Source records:
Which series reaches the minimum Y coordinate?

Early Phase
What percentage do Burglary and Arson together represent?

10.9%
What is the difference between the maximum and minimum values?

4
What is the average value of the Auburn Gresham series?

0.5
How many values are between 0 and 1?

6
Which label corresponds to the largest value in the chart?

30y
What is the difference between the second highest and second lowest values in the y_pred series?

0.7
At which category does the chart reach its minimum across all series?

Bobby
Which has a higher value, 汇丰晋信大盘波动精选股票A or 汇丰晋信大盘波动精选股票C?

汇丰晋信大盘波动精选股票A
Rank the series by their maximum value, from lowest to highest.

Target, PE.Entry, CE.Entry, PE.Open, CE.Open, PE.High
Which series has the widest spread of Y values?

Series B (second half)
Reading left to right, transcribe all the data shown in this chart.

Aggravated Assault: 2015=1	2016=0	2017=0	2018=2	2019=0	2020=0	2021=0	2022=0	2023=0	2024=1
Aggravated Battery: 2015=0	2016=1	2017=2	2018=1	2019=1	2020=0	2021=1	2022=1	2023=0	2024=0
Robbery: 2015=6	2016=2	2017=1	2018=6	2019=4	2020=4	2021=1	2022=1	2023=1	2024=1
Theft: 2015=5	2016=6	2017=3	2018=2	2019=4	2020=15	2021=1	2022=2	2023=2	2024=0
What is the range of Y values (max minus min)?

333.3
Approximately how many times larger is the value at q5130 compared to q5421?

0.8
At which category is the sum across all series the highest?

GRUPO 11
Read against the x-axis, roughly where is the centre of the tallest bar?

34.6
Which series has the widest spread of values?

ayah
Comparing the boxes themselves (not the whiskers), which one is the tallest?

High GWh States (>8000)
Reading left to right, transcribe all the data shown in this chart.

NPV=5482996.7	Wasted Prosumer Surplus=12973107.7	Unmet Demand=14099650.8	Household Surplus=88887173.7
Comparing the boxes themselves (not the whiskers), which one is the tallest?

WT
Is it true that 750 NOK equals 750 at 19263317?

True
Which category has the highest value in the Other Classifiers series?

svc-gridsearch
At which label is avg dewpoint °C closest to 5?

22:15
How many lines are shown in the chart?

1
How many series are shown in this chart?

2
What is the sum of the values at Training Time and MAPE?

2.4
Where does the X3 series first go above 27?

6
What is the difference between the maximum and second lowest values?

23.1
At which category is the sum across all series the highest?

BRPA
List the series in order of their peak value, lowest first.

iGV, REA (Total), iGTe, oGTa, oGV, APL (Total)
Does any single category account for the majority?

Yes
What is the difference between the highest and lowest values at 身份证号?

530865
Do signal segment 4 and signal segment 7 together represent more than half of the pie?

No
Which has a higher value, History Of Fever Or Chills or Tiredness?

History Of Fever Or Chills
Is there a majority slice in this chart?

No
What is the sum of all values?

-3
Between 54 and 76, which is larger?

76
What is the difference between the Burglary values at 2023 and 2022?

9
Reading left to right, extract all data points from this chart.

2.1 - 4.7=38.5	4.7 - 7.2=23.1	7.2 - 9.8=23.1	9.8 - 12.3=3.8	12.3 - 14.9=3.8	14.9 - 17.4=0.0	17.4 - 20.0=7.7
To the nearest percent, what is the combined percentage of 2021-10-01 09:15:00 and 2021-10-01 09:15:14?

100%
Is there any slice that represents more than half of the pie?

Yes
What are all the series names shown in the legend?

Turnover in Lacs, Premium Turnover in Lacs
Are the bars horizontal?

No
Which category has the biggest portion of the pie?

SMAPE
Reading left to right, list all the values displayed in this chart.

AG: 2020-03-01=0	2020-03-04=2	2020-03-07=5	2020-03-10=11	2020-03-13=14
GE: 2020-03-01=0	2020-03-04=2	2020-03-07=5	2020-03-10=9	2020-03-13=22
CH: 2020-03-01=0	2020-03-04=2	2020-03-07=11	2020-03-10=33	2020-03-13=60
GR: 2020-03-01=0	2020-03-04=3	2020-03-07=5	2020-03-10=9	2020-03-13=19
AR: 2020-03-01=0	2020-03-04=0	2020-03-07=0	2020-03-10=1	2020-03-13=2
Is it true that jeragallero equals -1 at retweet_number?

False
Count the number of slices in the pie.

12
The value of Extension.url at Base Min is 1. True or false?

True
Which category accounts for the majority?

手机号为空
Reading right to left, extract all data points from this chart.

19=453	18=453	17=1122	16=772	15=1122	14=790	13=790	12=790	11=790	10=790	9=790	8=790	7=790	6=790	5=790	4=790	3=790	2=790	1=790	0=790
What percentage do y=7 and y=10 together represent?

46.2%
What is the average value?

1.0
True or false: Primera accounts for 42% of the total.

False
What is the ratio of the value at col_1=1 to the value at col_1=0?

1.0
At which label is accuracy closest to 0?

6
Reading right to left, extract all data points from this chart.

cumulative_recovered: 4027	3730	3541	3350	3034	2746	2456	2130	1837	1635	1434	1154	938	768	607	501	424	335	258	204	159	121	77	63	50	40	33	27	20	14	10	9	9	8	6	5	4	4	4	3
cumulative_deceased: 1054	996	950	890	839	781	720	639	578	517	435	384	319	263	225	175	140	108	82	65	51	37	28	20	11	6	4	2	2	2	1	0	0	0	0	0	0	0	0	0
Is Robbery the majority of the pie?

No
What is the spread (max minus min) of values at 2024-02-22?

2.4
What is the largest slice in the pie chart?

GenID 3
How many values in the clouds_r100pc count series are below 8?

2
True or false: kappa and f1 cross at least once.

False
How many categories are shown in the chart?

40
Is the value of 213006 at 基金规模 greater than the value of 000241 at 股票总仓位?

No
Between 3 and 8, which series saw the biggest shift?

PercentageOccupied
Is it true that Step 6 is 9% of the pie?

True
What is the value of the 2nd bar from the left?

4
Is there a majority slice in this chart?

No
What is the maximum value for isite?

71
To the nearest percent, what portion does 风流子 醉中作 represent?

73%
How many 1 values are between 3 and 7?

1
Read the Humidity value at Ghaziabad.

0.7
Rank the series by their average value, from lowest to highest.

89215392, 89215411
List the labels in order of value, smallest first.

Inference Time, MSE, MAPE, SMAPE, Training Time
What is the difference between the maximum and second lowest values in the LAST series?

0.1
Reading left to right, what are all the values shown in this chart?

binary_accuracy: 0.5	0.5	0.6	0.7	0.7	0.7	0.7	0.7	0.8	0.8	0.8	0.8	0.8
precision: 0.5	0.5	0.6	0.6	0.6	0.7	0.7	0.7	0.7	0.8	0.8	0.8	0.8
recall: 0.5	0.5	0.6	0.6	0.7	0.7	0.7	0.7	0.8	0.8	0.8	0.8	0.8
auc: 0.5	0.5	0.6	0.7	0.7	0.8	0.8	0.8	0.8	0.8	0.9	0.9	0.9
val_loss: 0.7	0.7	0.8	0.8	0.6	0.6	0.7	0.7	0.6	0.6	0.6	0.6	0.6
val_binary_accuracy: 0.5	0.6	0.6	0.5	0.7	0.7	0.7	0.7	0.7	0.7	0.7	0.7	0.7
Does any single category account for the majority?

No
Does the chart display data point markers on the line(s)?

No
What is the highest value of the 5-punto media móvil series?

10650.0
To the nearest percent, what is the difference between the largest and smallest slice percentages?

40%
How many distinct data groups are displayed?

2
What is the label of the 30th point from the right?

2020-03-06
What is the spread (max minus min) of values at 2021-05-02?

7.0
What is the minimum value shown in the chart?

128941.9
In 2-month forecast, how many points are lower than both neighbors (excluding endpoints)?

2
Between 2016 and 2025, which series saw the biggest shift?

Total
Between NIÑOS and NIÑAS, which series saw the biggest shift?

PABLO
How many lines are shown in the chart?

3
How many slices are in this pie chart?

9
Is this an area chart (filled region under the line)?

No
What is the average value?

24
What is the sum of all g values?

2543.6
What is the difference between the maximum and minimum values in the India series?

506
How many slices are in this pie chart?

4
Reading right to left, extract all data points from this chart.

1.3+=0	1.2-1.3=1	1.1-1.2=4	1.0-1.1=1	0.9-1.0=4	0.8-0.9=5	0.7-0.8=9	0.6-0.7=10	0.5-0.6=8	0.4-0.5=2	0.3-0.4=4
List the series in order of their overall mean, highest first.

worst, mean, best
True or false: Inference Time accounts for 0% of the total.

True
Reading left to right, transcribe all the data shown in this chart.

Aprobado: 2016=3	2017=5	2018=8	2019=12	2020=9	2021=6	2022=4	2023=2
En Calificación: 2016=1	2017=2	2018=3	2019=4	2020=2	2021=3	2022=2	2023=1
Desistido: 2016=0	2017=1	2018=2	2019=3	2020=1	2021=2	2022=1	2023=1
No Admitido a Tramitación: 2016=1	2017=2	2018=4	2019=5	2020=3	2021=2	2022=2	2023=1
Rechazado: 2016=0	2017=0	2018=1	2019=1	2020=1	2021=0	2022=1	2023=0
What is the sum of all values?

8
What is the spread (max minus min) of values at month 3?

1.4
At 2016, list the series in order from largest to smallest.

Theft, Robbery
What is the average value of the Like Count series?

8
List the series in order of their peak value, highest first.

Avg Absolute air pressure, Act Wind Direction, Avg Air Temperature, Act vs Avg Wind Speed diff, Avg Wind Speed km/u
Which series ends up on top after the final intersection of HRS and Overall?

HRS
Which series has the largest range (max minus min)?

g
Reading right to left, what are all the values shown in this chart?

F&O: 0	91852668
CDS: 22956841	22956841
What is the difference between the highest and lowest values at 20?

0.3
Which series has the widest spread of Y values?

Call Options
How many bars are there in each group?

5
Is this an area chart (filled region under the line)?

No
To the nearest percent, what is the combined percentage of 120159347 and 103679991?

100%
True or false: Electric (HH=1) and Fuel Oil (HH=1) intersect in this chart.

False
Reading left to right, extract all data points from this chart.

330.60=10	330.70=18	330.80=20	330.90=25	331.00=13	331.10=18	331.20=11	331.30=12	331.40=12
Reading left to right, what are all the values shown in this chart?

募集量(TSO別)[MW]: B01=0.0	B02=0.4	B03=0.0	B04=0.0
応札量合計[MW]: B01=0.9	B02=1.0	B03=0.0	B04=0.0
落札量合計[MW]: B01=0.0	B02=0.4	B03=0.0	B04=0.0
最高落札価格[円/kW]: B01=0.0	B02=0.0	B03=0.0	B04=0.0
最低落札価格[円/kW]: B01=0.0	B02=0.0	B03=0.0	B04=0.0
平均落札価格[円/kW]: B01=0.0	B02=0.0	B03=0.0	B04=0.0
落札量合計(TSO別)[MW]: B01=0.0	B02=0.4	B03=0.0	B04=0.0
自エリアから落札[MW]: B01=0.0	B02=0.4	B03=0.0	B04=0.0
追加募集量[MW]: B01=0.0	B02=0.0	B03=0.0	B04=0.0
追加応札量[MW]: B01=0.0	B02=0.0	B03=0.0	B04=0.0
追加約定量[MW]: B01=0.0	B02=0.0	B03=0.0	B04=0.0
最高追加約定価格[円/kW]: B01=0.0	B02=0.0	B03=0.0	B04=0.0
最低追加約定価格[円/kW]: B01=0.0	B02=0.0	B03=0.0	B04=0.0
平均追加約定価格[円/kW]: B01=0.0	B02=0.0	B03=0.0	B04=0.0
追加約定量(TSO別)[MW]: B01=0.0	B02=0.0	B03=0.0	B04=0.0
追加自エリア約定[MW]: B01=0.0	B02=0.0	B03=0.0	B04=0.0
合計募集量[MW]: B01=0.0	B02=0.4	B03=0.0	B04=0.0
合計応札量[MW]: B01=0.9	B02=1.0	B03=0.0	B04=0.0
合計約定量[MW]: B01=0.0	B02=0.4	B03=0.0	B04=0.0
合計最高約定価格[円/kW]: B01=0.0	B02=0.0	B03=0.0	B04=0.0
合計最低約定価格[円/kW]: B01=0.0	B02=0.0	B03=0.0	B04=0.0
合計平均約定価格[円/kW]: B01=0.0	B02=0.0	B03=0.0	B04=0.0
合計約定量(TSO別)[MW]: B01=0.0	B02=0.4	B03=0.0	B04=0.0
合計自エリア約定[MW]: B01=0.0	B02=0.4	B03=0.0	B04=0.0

→ **Task to carry out**
Rewrite the stretch from the start of the entries through the line containing "Rank the series by their maximum", changing "difference" to "gap" and keeping everything else the same.

→ **Solution to this exercise**
Which series reaches the minimum Y coordinate?

Early Phase
What percentage do Burglary and Arson together represent?

10.9%
What is the gap between the maximum and minimum values?

4
What is the average value of the Auburn Gresham series?

0.5
How many values are between 0 and 1?

6
Which label corresponds to the largest value in the chart?

30y
What is the gap between the second highest and second lowest values in the y_pred series?

0.7
At which category does the chart reach its minimum across all series?

Bobby
Which has a higher value, 汇丰晋信大盘波动精选股票A or 汇丰晋信大盘波动精选股票C?

汇丰晋信大盘波动精选股票A
Rank the series by their maximum value, from lowest to highest.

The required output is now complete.